THE RECORDS –
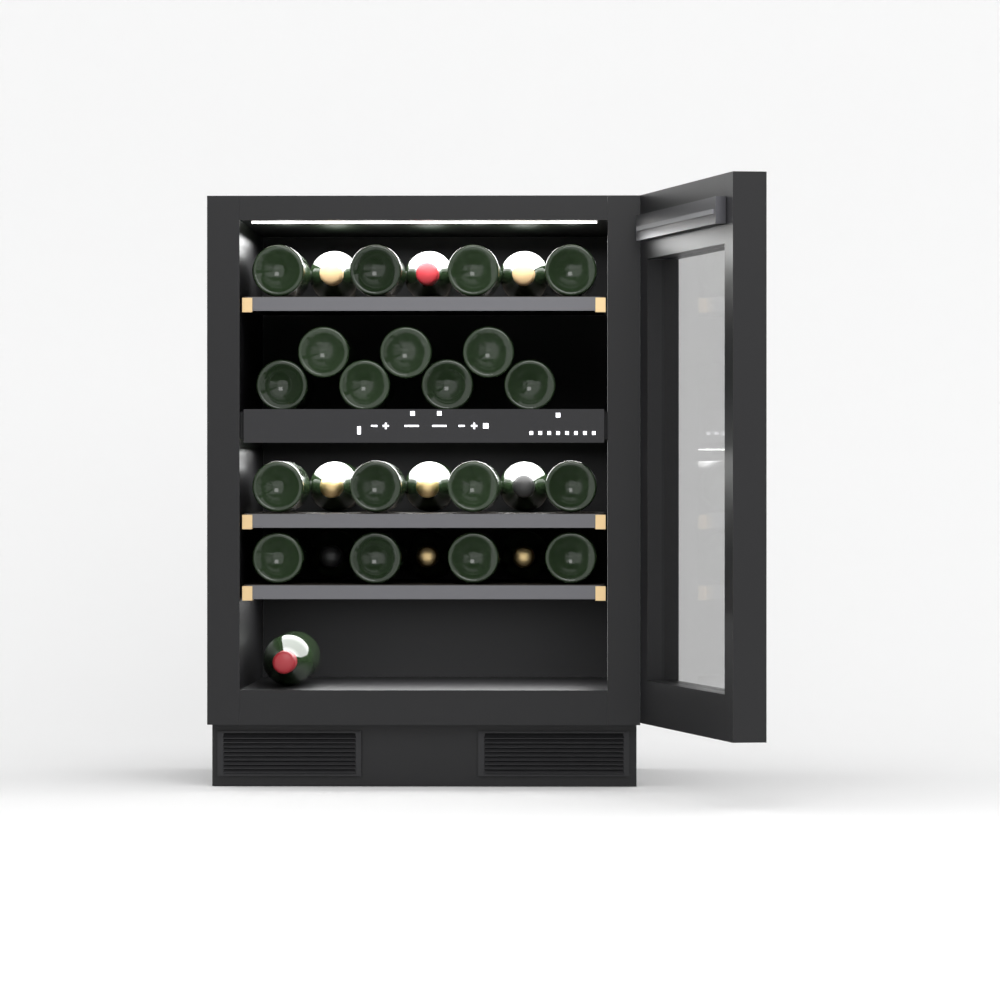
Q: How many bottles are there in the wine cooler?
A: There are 29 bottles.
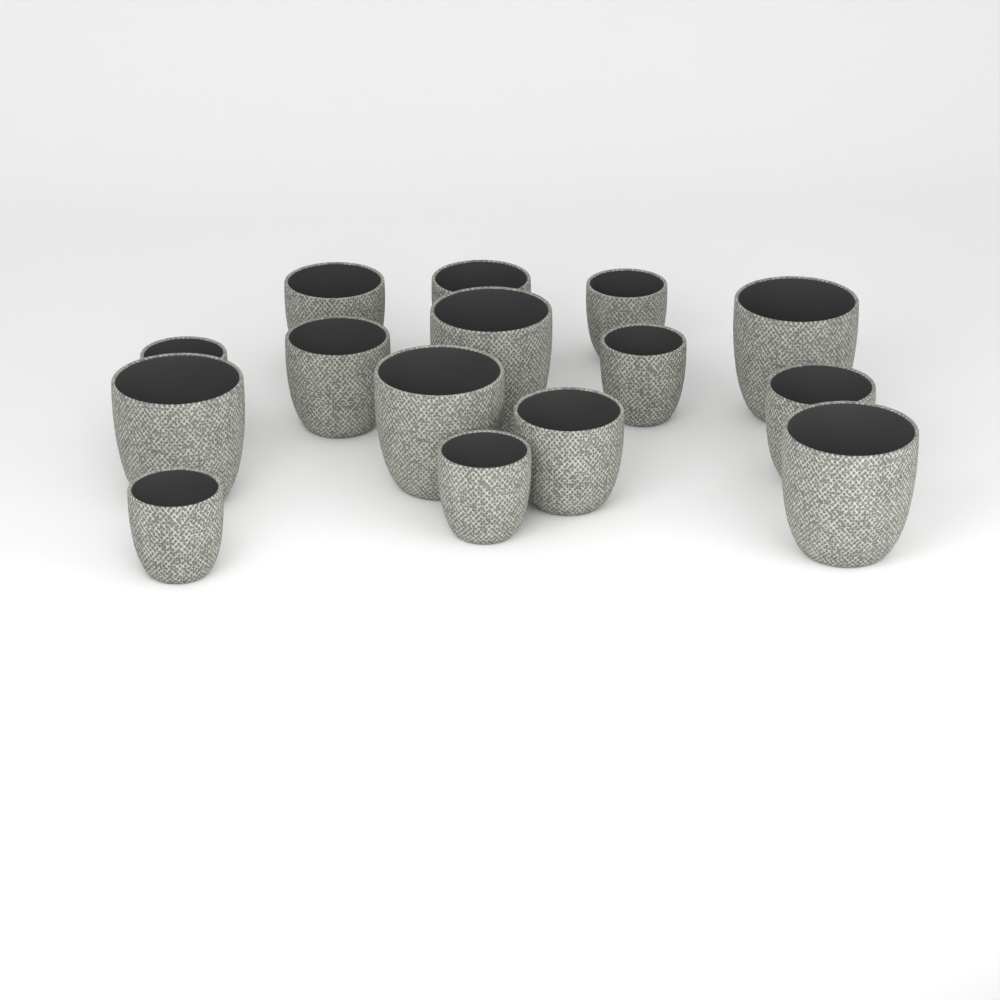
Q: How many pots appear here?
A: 15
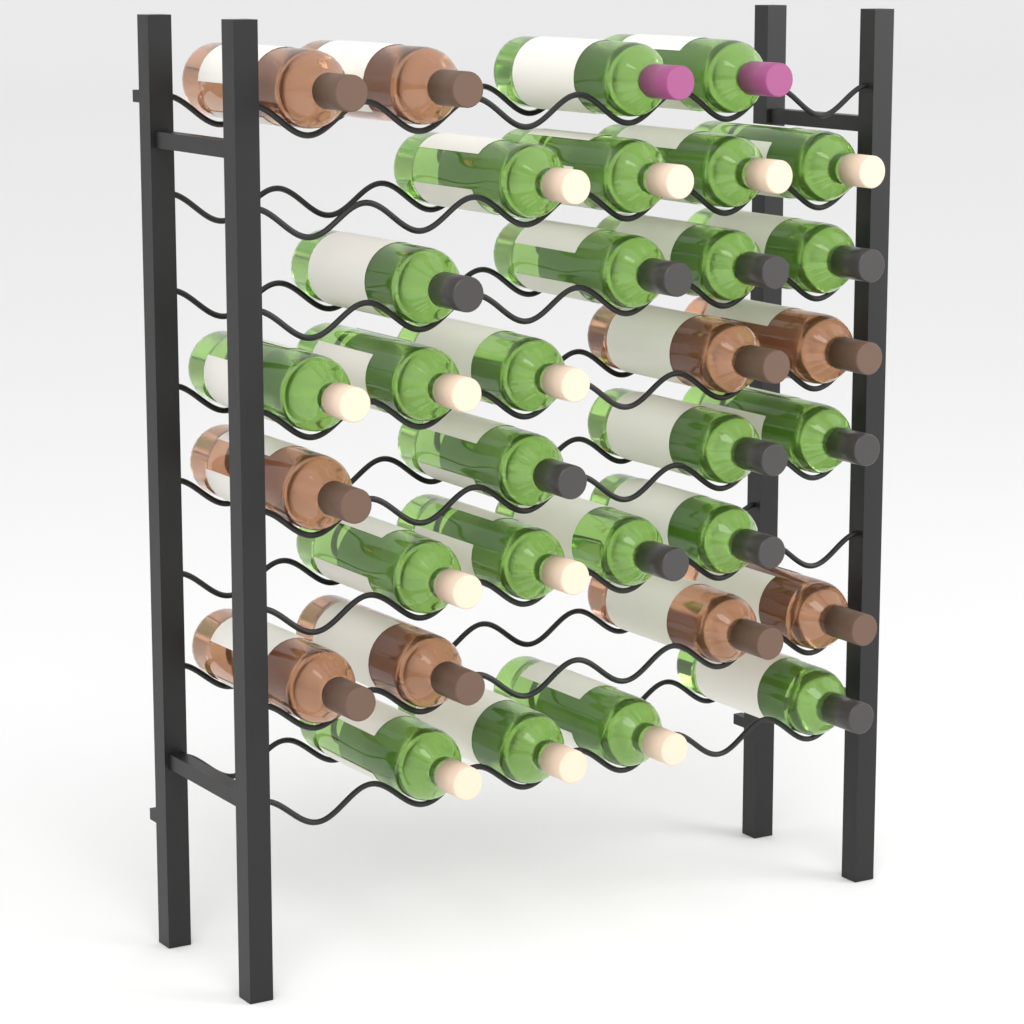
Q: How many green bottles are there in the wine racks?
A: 24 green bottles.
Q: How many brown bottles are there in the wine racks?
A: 9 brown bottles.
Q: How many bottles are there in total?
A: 33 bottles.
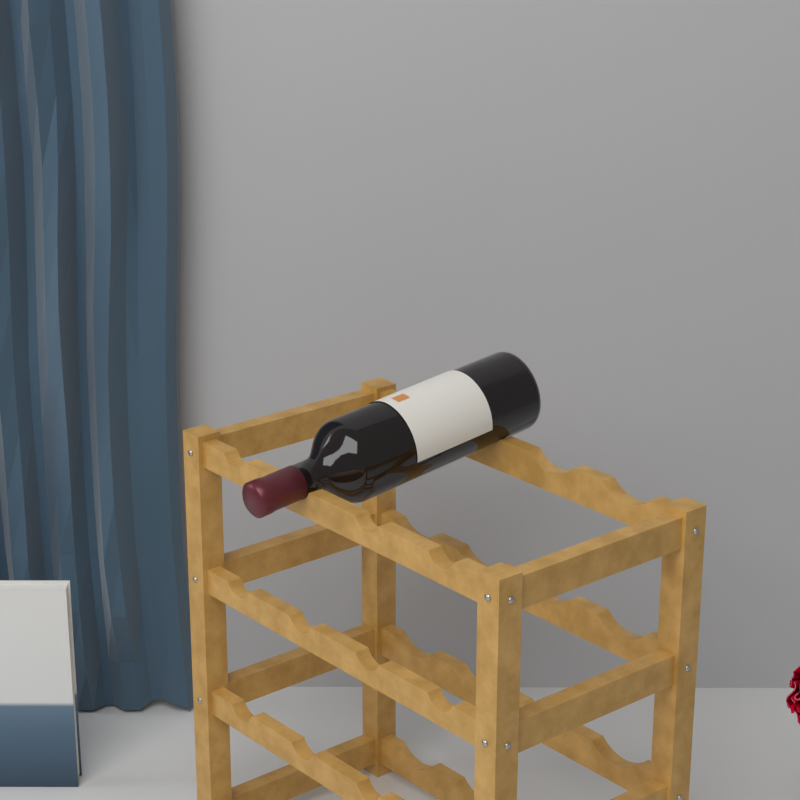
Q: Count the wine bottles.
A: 1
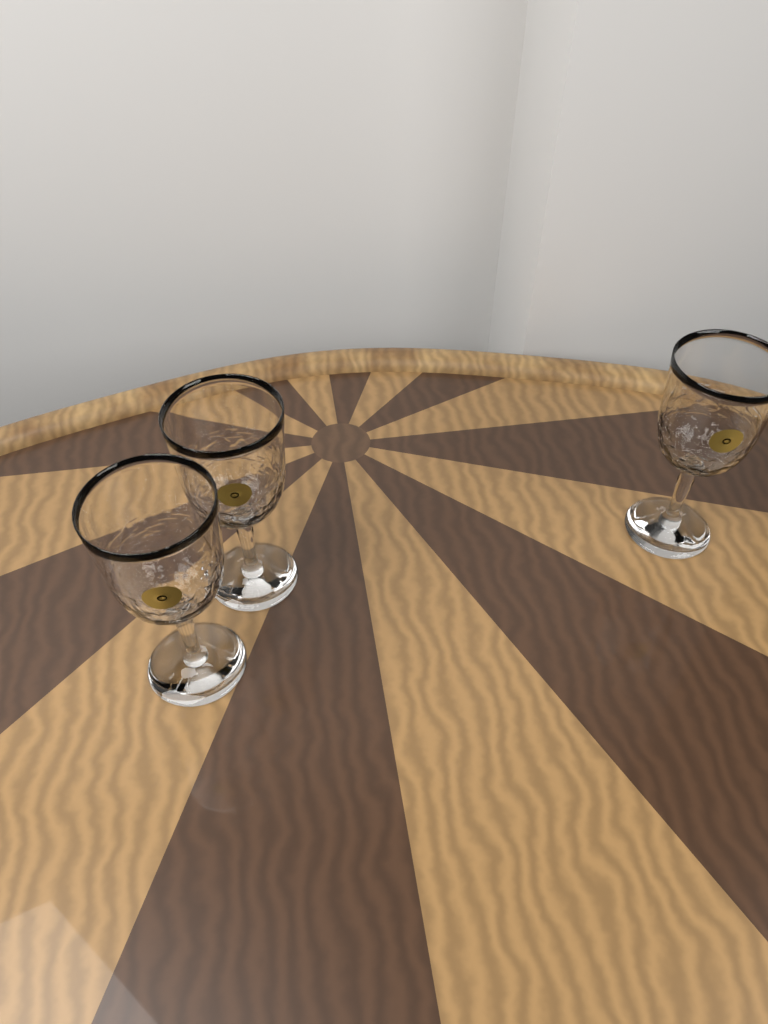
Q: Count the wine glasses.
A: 3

TO BE DONE –
Recast all of the material above as a numbered list with one line per entry, skipping any blank lines and leaving the pictures out of the answer.

EXPECTED ANSWER –
1. Q: How many bottles are there in the wine cooler?
2. A: There are 29 bottles.
3. Q: How many pots appear here?
4. A: 15
5. Q: How many green bottles are there in the wine racks?
6. A: 24 green bottles.
7. Q: How many brown bottles are there in the wine racks?
8. A: 9 brown bottles.
9. Q: How many bottles are there in total?
10. A: 33 bottles.
11. Q: Count the wine bottles.
12. A: 1
13. Q: Count the wine glasses.
14. A: 3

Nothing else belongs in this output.